Entscheidungsstichwort (Thema)
Zugang eines Steuerbescheids
Leitsatz (NV)
Bestreitet der Steuerpflichtige, einen durch die Post übermittelten Steuerbescheid überhaupt erhalten zu haben, dann obliegt dem FA der volle Beweis über den Zugang. Dies gilt auch dann, wenn der Steuerpflichtige zusätzlich darlegt, aus welchen Gründen ihn der Bescheid möglicherweise nicht erreicht hat.
Normenkette
AO § 122 Abs. 2 Nr. 1
Verfahrensgang
Tatbestand
I. Der Kläger und Revisionskläger (Kläger) meldete zum 2. November 2001 bei der Stadt A das Gewerbe eines "Copy Shops" mit der Betriebsstätte in A, X-Straße 10, an. Seine Wohnanschrift gab er mit B-Stadt, Z-Straße 6 an.
Mit Bescheid über die gesonderte Feststellung des Gewinns 2001 für den Gewerbebetrieb des Klägers vom 8. Januar 2003 wurden die gewerblichen Einkünfte mit 10 000 DM festgestellt. Dieser Bescheid wurde vom Beklagten und Revisionsbeklagten (Finanzamt --FA--) an den Kläger unter seiner Anschrift in A übersandt. In den Erläuterungen zu dem Bescheid wies das FA darauf hin, dass die Besteuerungsgrundlagen gemäß § 162 der Abgabenordnung (AO) geschätzt worden seien, weil trotz Aufforderung keine Steuererklärung abgegeben worden sei. Über die Festsetzung eines Verspätungszuschlags ergehe ein gesonderter Bescheid. In einem weiteren Bescheid vom 8. Januar 2003 wurde wegen Nichtabgabe der Erklärung zur gesonderten Feststellung des Gewinns 2001 ein Verspätungszuschlag von 25 € festgesetzt.

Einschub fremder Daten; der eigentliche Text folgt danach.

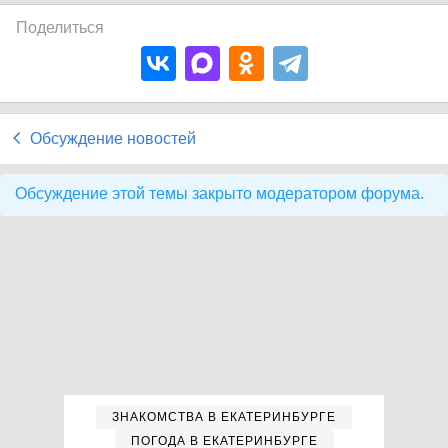
Поделиться
Обсуждение новостей
Обсуждение этой темы закрыто модератором форума.
ЗНАКОМСТВА В ЕКАТЕРИНБУРГЕ
ПОГОДА В ЕКАТЕРИНБУРГЕ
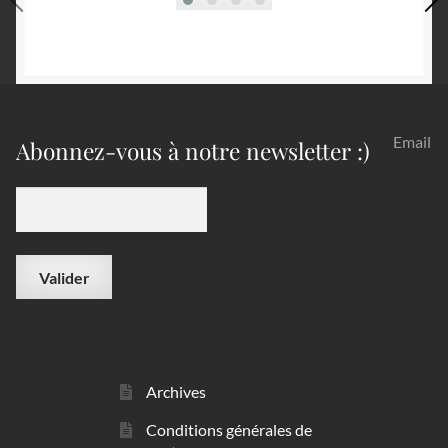
Email
Abonnez-vous à notre newsletter :)
Archives
Conditions générales de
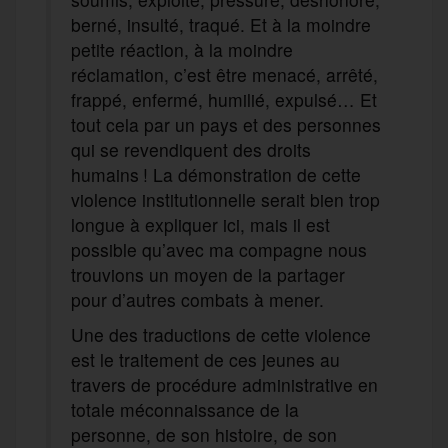
berné, insulté, traqué. Et à la moindre
petite réaction, à la moindre
réclamation, c’est être menacé, arrêté,
frappé, enfermé, humilié, expulsé… Et
tout cela par un pays et des personnes
qui se revendiquent des droits
humains ! La démonstration de cette
violence institutionnelle serait bien trop
longue à expliquer ici, mais il est
possible qu’avec ma compagne nous
trouvions un moyen de la partager
pour d’autres combats à mener.
Une des traductions de cette violence
est le traitement de ces jeunes au
travers de procédure administrative en
totale méconnaissance de la
personne, de son histoire, de son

Die gewerblichen Einkünfte setzte das FA mit Bescheid über die gesonderte Feststellung des Gewinns 2002 für den "Copy Shop" des Klägers vom 2. Februar 2004 mit 15 000 € fest. Dieser Bescheid wurde an die klägerische Wohnadresse in B-Stadt adressiert. In den Erläuterungen wurde wiederum auf § 162 AO und darauf hingewiesen, dass über die Festsetzung eines Verspätungszuschlags ein gesonderter Bescheid ergehe.
Am 4. Mai 2004 reichte der Kläger beim FA die Erklärungen zur gesonderten Feststellung des Gewinns für die Jahre 2001 und 2002 ein. Für 2001 erklärte er einen Gewinn von 0 DM und für 2002 einen Verlust von 24 136 €. Hierauf teilte das FA dem steuerlichen Berater mit Schreiben vom 11. Mai 2004 mit, die Feststellungsbescheide für 2001 vom 8. Januar 2003 und für 2002 vom 2. Februar 2004 seien bestandskräftig. Die eingereichten Steuererklärungen seien als Änderungsanträge zu behandeln. Eine Änderung scheide wegen der Bestandskraft der Bescheide jedoch aus.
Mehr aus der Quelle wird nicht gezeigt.